Up to that point, I was mostly into Richard Brautigan and Jack Keroauc, and then, later, dudes like Henry Miller and Charles Bukowski; standard college-age reading material. I hadn't intended to spend a week doing nothing but reading IJ; certainly I was planning on attending my classes, and eating meals at regular intervals, and, well, interfacing with other people and doing the things I normally did. And I only picked it up in the first place because of a review I read in Newsweek, of all places. But I was pretty much transfixed from the first sentence, and when I finished the book for the first time, I immediately started to re-read it, and when I finished it the second time, I returned to the world feeling... changed.
I've always been a better writer in my head than on the page, which is something that's frustrated me to no end, and what struck me so deeply with Infinite Jest is that I felt - and I still feel this way - that if I knew how to write the way I feel like I could, I would have written IJ. Certainly a lot of people find his writing gimmicky and obtuse and self-indulgent and embracing the worst qualities of post-modernism; that's their right.

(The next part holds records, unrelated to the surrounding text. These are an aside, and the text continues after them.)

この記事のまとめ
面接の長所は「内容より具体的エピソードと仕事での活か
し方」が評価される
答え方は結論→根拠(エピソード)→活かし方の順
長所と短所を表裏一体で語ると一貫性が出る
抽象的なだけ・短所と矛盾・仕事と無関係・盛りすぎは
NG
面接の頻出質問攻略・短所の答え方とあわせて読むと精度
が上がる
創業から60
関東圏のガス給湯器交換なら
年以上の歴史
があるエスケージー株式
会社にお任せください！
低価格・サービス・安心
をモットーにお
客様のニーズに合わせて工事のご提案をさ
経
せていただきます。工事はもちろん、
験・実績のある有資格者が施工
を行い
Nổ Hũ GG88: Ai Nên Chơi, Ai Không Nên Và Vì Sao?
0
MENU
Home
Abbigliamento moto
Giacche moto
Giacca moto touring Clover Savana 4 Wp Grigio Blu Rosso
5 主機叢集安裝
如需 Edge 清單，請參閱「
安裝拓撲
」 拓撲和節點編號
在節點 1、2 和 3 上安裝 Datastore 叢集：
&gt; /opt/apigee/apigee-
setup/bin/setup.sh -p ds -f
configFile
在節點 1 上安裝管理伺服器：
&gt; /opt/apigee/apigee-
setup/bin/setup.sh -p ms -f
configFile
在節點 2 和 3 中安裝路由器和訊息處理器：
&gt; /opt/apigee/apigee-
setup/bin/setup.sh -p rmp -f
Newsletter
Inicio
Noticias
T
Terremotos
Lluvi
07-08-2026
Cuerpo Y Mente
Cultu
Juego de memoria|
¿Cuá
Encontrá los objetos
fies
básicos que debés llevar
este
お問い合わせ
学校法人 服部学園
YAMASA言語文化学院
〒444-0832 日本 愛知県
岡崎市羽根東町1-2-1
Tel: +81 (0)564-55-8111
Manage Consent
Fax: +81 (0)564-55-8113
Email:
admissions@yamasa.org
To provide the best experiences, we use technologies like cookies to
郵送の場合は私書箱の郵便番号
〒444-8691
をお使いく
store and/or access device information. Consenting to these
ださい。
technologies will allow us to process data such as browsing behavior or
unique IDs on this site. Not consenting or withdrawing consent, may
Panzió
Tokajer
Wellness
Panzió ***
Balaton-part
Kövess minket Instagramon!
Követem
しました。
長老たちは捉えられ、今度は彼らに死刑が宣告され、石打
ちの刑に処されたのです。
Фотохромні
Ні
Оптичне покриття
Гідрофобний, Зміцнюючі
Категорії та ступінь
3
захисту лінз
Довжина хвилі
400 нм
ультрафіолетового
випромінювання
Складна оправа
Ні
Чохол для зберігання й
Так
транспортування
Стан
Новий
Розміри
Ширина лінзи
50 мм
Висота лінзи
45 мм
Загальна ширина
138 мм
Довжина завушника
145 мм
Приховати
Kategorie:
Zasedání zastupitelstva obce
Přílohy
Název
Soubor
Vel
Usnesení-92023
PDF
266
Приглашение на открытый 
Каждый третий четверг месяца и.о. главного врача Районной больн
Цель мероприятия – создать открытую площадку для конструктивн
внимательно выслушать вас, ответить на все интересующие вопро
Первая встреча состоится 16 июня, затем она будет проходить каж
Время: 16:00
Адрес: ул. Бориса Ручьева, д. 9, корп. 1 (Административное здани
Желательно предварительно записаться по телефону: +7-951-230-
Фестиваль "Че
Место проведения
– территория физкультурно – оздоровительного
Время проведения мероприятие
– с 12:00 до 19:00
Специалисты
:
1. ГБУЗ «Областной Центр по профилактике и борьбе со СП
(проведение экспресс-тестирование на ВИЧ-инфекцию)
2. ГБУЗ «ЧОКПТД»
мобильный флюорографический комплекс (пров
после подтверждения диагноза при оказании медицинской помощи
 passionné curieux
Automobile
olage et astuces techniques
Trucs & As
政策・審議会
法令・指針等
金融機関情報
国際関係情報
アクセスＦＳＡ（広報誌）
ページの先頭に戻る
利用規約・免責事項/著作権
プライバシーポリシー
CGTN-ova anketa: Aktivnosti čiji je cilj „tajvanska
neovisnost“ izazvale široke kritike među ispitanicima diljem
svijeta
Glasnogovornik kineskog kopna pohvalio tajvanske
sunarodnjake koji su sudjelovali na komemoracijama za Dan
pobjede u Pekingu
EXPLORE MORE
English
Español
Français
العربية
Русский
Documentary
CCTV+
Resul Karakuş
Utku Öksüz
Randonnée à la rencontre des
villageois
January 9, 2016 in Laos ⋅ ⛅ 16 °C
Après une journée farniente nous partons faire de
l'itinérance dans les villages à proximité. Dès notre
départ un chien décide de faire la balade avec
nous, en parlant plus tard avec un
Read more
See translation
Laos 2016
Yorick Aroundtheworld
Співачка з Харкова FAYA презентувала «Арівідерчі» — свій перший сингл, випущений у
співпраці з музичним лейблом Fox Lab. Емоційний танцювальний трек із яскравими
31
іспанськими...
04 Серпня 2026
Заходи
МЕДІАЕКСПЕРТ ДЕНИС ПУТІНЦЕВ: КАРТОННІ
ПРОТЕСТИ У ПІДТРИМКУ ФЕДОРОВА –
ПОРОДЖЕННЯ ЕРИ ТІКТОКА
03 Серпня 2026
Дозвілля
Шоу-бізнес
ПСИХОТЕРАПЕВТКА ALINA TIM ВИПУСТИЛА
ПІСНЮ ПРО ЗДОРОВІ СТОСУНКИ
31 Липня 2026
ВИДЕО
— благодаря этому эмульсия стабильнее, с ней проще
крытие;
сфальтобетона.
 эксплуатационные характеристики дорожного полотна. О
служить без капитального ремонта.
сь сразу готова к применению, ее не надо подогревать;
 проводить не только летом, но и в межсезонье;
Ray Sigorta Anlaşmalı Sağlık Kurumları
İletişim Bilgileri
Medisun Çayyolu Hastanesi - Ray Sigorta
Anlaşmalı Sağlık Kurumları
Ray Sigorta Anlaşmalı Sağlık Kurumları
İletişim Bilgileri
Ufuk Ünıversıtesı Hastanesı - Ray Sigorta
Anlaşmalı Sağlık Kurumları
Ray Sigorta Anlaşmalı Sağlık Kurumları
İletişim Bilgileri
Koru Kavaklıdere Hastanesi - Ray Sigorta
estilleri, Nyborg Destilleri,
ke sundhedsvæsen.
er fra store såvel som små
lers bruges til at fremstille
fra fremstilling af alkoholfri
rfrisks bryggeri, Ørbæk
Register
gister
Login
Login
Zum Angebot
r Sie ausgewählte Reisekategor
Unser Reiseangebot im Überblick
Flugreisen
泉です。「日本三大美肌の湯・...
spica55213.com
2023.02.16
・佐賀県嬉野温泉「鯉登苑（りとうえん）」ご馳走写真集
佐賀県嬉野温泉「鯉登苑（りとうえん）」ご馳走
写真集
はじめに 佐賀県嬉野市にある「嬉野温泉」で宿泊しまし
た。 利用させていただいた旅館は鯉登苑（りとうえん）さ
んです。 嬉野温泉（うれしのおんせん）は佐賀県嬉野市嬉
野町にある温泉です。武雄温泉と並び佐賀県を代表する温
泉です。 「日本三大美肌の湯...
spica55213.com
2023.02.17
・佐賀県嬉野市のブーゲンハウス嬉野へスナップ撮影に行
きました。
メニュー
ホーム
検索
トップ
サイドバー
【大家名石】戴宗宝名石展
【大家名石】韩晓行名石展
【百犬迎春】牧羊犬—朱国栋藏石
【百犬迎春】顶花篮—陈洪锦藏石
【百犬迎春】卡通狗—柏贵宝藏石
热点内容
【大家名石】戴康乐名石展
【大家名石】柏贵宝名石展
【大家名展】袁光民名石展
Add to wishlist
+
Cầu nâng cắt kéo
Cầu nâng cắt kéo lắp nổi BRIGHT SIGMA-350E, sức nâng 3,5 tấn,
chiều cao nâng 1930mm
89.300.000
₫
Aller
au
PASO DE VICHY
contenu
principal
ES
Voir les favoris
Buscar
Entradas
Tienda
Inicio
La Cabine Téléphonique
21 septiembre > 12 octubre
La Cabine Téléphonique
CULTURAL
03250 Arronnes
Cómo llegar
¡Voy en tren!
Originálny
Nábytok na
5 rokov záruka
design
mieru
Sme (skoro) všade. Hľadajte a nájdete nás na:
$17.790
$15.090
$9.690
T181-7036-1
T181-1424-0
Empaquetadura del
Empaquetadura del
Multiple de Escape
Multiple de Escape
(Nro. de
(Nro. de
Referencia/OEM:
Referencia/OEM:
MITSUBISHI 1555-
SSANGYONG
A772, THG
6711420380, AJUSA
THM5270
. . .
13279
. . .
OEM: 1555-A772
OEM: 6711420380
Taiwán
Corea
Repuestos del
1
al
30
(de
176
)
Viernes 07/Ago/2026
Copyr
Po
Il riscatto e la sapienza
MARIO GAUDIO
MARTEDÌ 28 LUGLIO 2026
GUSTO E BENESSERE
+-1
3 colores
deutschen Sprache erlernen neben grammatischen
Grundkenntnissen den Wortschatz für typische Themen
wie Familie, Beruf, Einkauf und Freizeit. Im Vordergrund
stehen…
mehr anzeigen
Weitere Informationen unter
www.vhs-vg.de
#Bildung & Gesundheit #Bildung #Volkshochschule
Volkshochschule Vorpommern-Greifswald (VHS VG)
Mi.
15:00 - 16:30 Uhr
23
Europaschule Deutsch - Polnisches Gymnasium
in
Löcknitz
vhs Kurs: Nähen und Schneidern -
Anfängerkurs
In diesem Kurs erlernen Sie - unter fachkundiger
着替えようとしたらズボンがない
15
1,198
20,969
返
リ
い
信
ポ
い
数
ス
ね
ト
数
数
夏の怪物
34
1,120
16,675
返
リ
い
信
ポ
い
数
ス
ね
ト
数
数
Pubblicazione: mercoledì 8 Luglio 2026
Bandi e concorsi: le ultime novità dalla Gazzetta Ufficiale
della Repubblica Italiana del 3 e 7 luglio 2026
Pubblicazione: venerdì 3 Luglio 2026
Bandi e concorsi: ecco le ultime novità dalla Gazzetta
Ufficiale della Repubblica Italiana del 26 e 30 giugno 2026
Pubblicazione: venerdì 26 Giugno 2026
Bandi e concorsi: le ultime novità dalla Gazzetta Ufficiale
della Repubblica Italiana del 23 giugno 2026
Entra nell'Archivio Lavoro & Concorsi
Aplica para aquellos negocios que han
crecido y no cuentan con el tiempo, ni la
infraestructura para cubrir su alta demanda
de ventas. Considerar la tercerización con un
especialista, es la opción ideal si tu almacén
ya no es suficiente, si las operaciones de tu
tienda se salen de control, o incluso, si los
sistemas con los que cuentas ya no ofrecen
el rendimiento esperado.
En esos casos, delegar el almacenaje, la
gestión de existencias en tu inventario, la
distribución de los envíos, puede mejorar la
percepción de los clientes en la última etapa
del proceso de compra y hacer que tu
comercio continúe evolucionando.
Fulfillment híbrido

Certainly IJ is the best and most notable example of all of these qualities. And if you are the sort of reader who totally loves it when an author just goes for it, then you can understand why someone like me would fall so deeply under IJ's spell. And for all the showmanship and self-aware razzle-dazzle, IJ is devestatingly personal and emotional and - most importantly - real.
And so while I found the rest of DFW's work somewhat disappointing in comparison, I still readily ate it up, and when I wasn't reading his books, I was busy reading all the stuff that influenced him - and then reading all the stuff influenced by him. Which adds up to quite a lot. I'd say about 90% of the fiction I've chosen to read in the last 12 years can be traced back to my week with Infinite Jest, and wanting to recapture the feelings I had when I read that book.
The world is a difficult place right now, and the loss of a talent such as DFW's only makes it more so. RIP.